To Maynard, shed feathers symbolize gentleness, a refuge from the harshness of life. The birds grow, yet they retain their beauty. Feathers represent their essence.

But Maynard is more than just a bird nerd. Before he begins slicing, he carefully sketches out his compositions on paper. He retains the dimensional shape of the feathers as he works with light and shadow.

“En Trance” features peacock-shaped silhouettes sliced from the eyes of their feathers.

“My father was an ophthalmologist, so I have his tools,” Maynard explained. “I have these old Steampunk magnifying glasses.”

In “What’s Up Duck” he carved Amazon parrot feathers into ducks, complete with webbed feet. “Sparkling Sunangel” features oscellating turkey feathers sliced into the shapes of hummingbirds.

Maynard never uses feathers harvested from endangered species; he is also forbidden from using the feathers of migratory North American birds – including hummingbirds and robins.

“I raised exotic pheasants for a while, so I know the community of zoos and breeders,” he said. Lately, he’s been watching the swallows in his barn fledge, then migrate.

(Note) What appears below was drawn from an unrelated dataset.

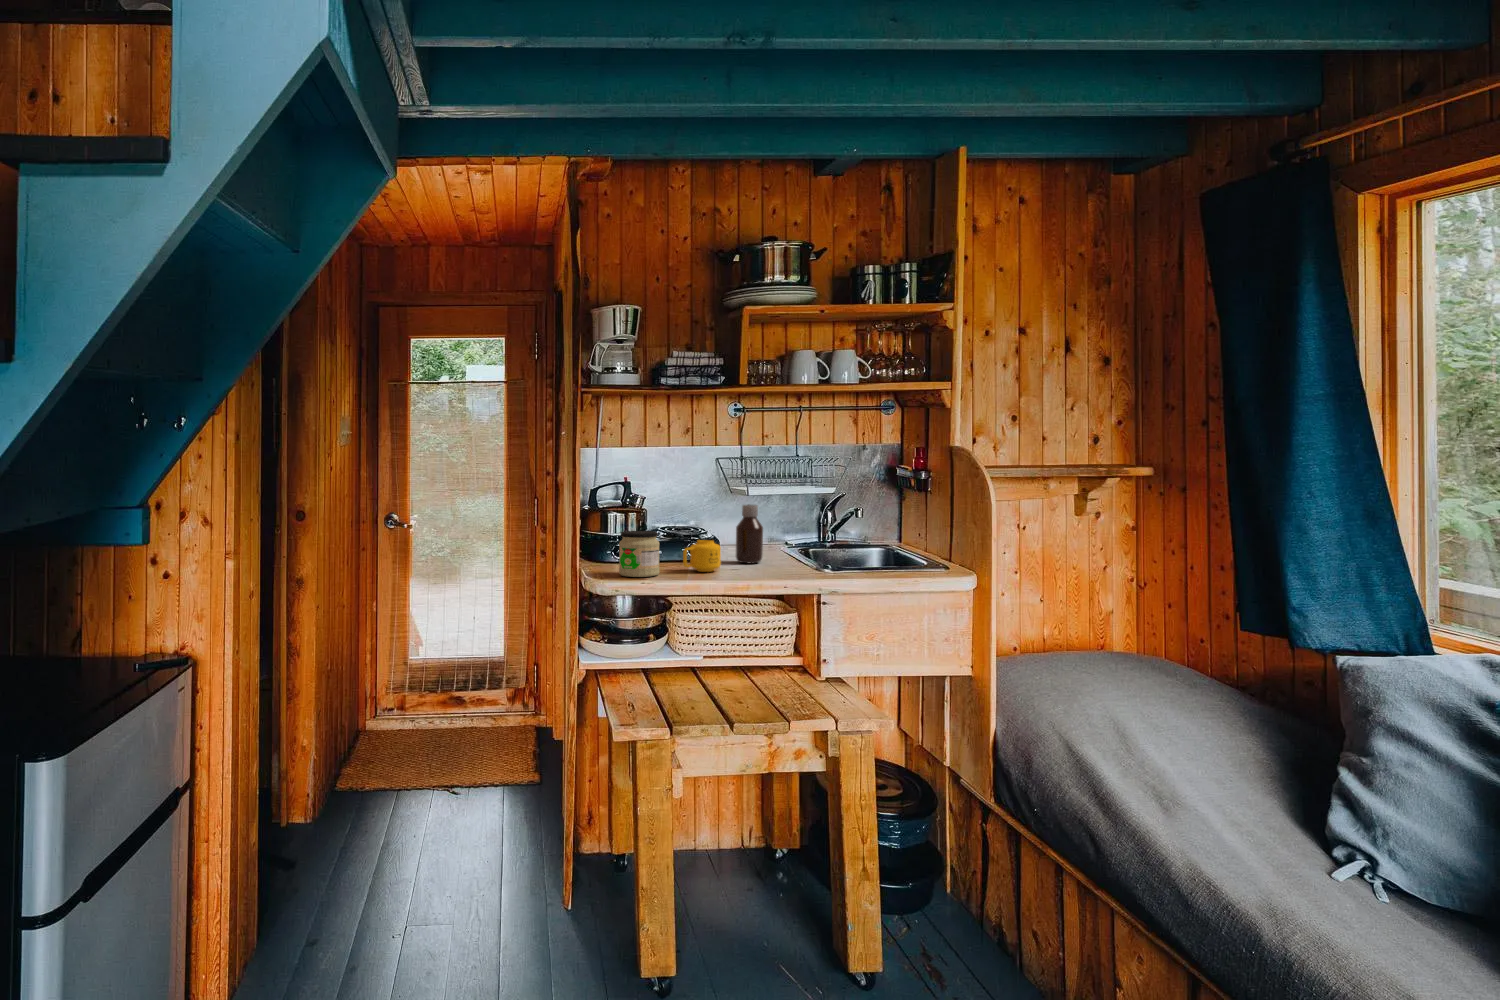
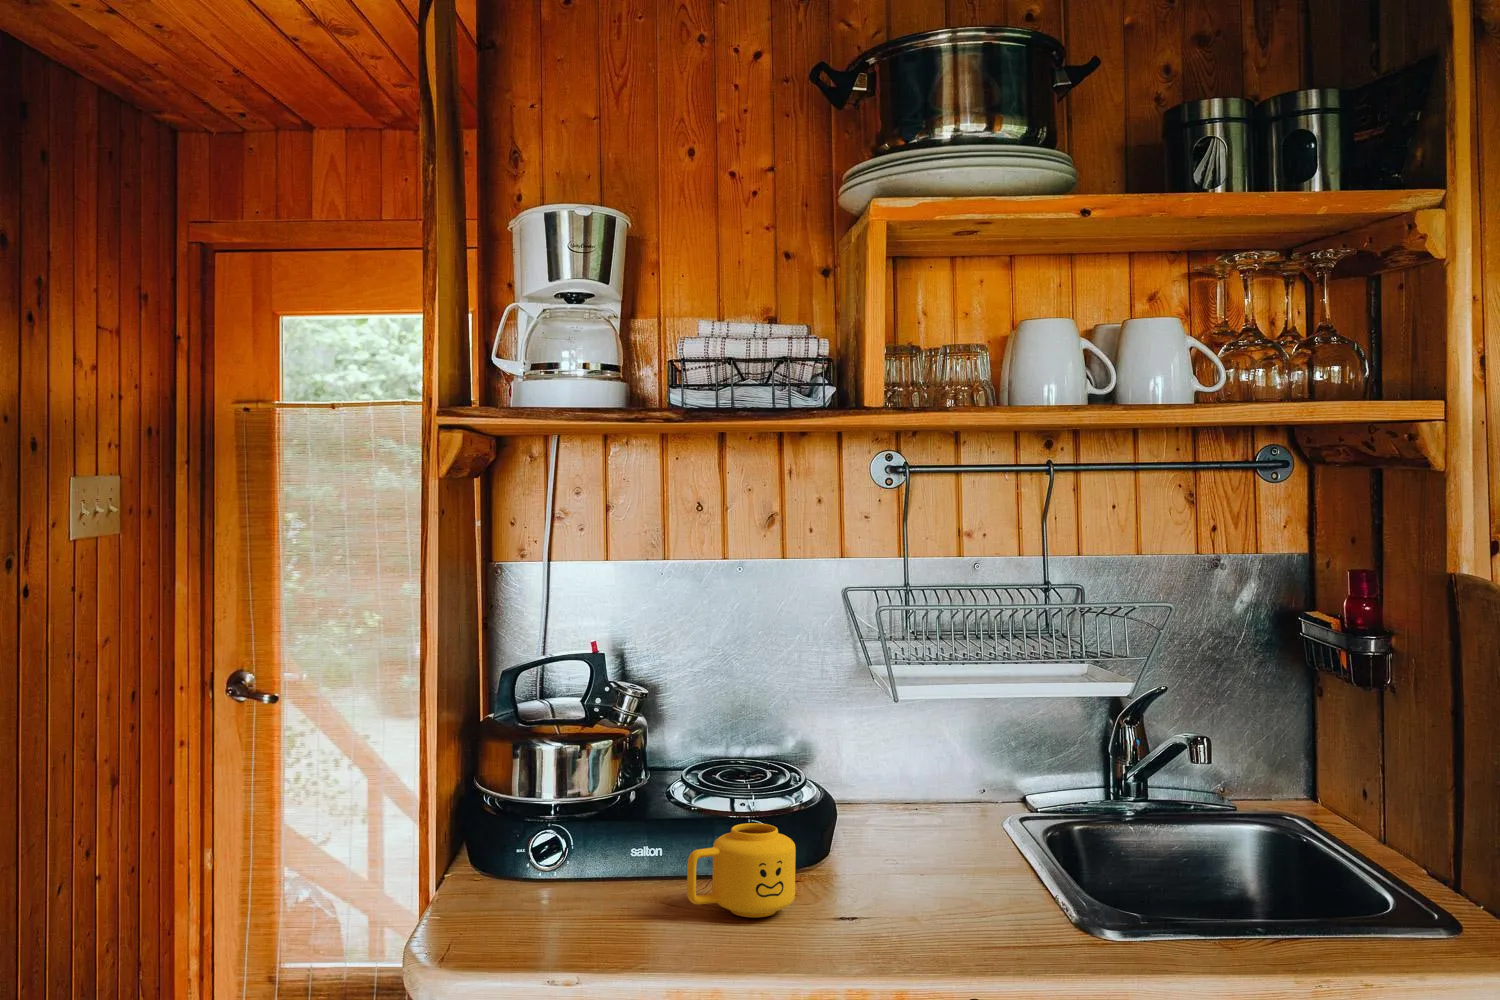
bottle: present [736,504,763,563] -> none [858,717,930,876]
jar: present [619,531,660,577] -> none [508,796,620,938]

“They line their nests with feathers,” he explained. “I’ve read it increases their survivability by 45%. It’s not warmth so much as it protects them from pests. I just feel them flying. When they sweep and soar, I feel them in my body. I want to do that.”

He’s working on a second book and recently found inspiration from his agent. She walked up to his hummingbird feeder wearing bright red lipstick. The hummer flew directly toward her mouth. He’s been experimenting with using a black cut-out silhouette of a woman’s face and a hummingbird carved from his feather cache.

Pressed, Maynard reveals the roots of his obsession emerged when he was 12 years old.

“I went to the zoo with my grandpa,” he said. “He approached the zookeeper and asked if I could go in the aviary and collect feathers. They were flamingo. That was my start.”